Value pattern matching (@value/@language/@type inside value objects) is deferred to a future release.
What is value pattern matching and why is it deferred?
Value pattern matching would allow frames like {"ex:name": {"@language": "en"}} to select only English-language name literals. Implementing this correctly requires a full-graph scan to find matching literals — it cannot be done efficiently with the VP table join model. It is deferred until a targeted literal index is available.
What is the difference between framing views and SPARQL views?
SPARQL views (create_sparql_view) store raw SPARQL SELECT results as integer ID columns in a stream table. Framing views (create_framing_view) run the full embedding and compaction pipeline over CONSTRUCT results, so each row in the stream table contains a ready-to-serve nested JSON-LD document rather than raw projection values.
Use SPARQL views when you need low-level access to result bindings; use framing views when you want ready-to-serve nested JSON-LD for an API.

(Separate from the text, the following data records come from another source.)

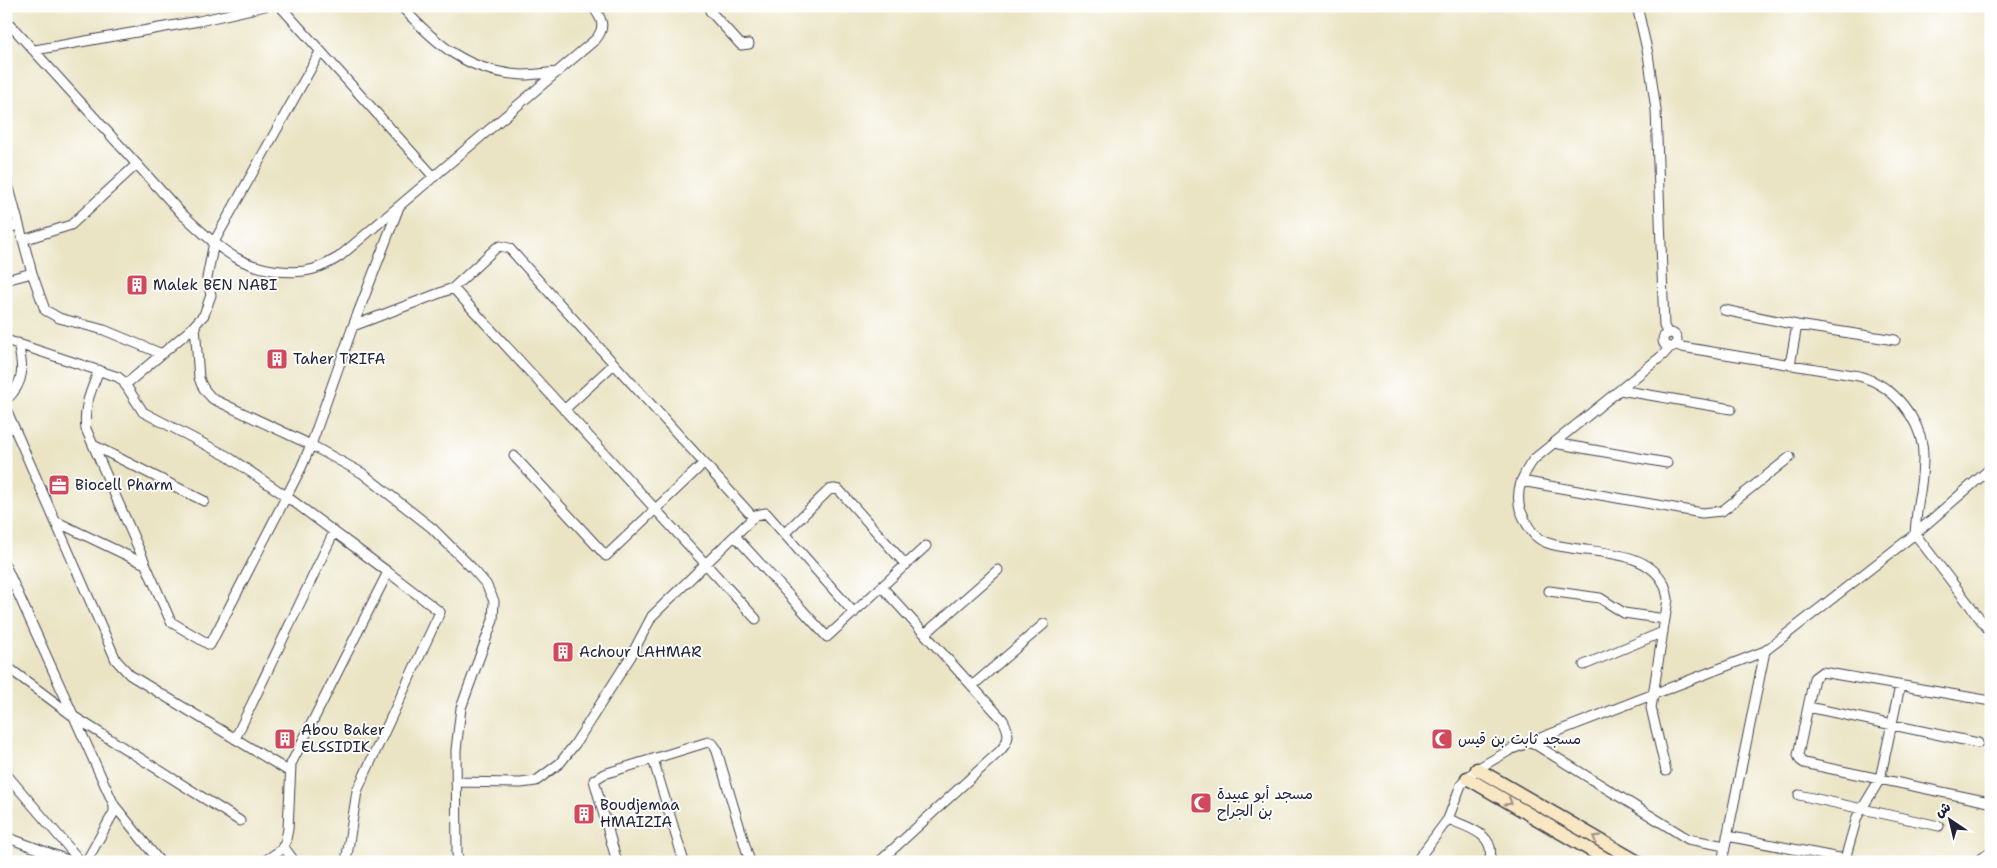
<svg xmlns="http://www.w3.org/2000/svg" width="1997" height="868" viewBox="0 0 1997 868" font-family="'Shantell Sans','Playpen Sans Arabic',sans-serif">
<rect width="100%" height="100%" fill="#fff"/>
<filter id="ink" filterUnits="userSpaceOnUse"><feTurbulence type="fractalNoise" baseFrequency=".02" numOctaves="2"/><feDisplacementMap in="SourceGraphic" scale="10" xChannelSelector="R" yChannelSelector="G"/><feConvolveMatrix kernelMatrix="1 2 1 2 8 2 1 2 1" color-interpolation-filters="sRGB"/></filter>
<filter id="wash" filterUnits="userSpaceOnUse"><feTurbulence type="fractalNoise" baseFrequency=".0096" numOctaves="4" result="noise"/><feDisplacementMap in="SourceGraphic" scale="20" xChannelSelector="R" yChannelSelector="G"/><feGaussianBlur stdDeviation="1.12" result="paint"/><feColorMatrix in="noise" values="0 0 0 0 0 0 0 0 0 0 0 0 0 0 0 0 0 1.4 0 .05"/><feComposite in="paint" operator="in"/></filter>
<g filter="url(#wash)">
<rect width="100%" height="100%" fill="#eae4c4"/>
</g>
<g filter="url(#ink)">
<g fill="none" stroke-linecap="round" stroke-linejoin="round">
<!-- minor casing -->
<g stroke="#403f50" stroke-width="11">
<path id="minor" d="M280,6L434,177
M401,6C437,45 467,72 523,75C534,75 546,73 558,72
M1637,6L1648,54L1656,110L1664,326L1668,334
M710,11L741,45L749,44
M6,20L182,214C198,228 214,245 233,256C254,269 290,276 314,269C323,266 331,262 339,257L596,39C606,27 602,18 592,6
M35,50L199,21L265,6
M6,177L32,273L6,280
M6,228L19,225
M23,240L71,225L137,164
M32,273L45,310L59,318L104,330L162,354
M1724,310L1797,325L1895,340
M195,326L199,378C202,388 206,392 213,399L311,445L353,326L399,207
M353,326L453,288
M1663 340a7 7 0 1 1 14 0a7 7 0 1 1-14 0Z
M6,340L118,377L123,381L143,412L227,456L286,496L388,572
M1675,344L1682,347L1859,376C1877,381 1891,390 1903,405C1927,434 1925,457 1920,492C1917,506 1916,520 1915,534L1991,633
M1790,365L1797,325
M99,370C91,391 83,407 86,429L171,622L210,645L301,468L311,445L362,473L432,528L472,568L486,584L494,601L493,620L461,708L456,750L457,854L459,862
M125,385L189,331L204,315L211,295L207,278L214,242L320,52
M1620,390L1731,409
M6,400C26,382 23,366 18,343
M6,409L109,644L116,660L130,675L290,772
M564,410L614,364
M1554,443L1667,463
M93,445L204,501
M514,456L606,556L704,463
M1521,481L1702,513L1722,511L1790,457
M753,517L509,248L500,246L496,248L453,288L756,619
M55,521L145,564
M785,533L829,490L834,489L839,490L906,565
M735,536L827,637L926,546
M6,567L114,805V812L86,862
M1549,591L1600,598L1624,613L1665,619
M925,634L998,570
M1584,665L1663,632
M6,666L73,716L240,821
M972,686L1044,624
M1808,707L1978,743
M235,739L334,532
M1533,743L1688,839L1725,846
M653,759L684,862
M1666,771L1651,708L1668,599C1667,594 1666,588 1664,584C1648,552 1601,553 1571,548C1560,546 1547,545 1538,538C1529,531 1524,519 1520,509C1515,490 1523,474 1534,459L1663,355L1670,347
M6,774L81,862
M456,782L521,783L536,781L560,763L575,744L631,656L652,616L756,515L766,513L854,613
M1799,795L1939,826
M1989,802L1804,763L1800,760L1798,755L1814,678L1822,672L1991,701
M114,805L160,862
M1448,819C1467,827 1498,834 1489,862
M1727,836L1860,862
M6,837L73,862
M283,846L295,862
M1845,859L1857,817L1880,779L1900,686
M263,862L281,850L285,844L288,829L291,764L388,572L440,612L357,791L346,862
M617,862L594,780L604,774L708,742L713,744L716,748L750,862
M879,862L1000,751C1010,740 1010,733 1003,720L882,587
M1416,862L1448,819L1461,785L1467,778L1477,769L1512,749L1765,651L1915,534L1991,468
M1722,862L1765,651
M1976,862L1991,852"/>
</g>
<!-- secondary casing -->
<g stroke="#403f50" stroke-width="15">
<path id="secondary" d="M1477,769L1638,862
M1467,778L1611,862"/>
</g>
<!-- minor -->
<use href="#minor" stroke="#fff" stroke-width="9"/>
<!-- secondary -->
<use href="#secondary" stroke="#f9e7c3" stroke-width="12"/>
</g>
<!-- one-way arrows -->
<defs><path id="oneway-chevron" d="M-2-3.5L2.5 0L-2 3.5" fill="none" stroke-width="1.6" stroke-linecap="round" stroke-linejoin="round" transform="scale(1.25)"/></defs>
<g stroke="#988e86">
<use href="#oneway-chevron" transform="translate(1509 802) rotate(30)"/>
<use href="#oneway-chevron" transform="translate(1596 838) rotate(-150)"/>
</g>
</g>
<!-- icons -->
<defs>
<g id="building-square" transform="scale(1.125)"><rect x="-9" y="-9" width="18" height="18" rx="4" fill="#d1495b" stroke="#fff"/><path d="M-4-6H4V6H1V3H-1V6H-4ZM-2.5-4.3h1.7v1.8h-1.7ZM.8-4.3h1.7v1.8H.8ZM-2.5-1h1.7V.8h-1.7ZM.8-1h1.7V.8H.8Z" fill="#fff"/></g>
<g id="office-square" transform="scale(1.125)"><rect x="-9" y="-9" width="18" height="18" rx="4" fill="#d1495b" stroke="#fff"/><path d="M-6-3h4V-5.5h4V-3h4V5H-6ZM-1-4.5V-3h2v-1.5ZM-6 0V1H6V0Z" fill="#fff"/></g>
<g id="mosque-square" transform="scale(1.125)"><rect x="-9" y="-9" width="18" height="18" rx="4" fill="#d1495b" stroke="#fff"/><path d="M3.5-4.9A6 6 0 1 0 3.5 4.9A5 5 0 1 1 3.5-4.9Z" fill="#fff"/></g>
</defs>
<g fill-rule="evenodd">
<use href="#building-square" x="137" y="285"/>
<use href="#building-square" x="277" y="359"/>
<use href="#office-square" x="59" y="485"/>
<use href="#building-square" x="563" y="652"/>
<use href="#building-square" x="285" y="739"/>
<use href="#mosque-square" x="1442" y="739"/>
<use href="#mosque-square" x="1201" y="803"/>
<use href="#building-square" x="584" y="814"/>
</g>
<g text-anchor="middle" stroke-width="4" stroke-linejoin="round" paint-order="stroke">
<!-- poi labels -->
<g font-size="15" fill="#22223b" stroke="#fff" text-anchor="start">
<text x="153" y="290">Malek BEN NABI</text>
<text x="293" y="364">Taher TRIFA</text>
<text x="75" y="490">Biocell Pharm</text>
<text x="579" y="657">Achour LAHMAR</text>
<text x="301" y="735">Abou Baker<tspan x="301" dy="17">ELSSIDIK</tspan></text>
<text x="1458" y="744">مسجد ثابت بن قيس</text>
<text x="1217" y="799">مسجد أبو عبيدة<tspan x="1217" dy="17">بن الجراح</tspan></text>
<text x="600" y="810">Boudjemaa<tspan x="600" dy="17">HMAIZIA</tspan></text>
</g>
</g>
<!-- margin -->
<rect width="1997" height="868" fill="none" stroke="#fff" stroke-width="25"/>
<!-- north arrow -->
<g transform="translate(1950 820) rotate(325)" stroke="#ffffff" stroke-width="4" paint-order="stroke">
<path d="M0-4L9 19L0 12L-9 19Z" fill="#22223b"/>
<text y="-8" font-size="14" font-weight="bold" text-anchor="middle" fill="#22223b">ش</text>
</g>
</svg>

Vector Federation (v0.28.0)
How does vector federation work?
After registering an external endpoint with pg_ripple.register_vector_endpoint(url, api_type), pg_ripple can route similarity queries to Weaviate, Qdrant, Pinecone, or a remote pgvector instance. The results are merged with local triple store data using Reciprocal Rank Fusion inside hybrid_search().
How do I prevent SSRF attacks when using vector federation?
pg_ripple does not restrict which URLs can be registered. You should use network policies (e.g., Kubernetes NetworkPolicy, AWS security groups) to restrict which external hosts your PostgreSQL server can reach. Only register endpoints that belong to trusted vector services in your infrastructure.
Why does my federated query time out?
The default timeout is 5000 ms. Increase it with:
SET pg_ripple.vector_federation_timeout_ms = 30000;
Or configure it globally via ALTER SYSTEM SET pg_ripple.vector_federation_timeout_ms = 30000; SELECT pg_reload_conf();
How do I configure a remote endpoint's API key?
pg_ripple does not store API keys for external vector services. Pass the API key in the endpoint URL if the service supports it, or configure it via environment variables in your application layer before calling the endpoint.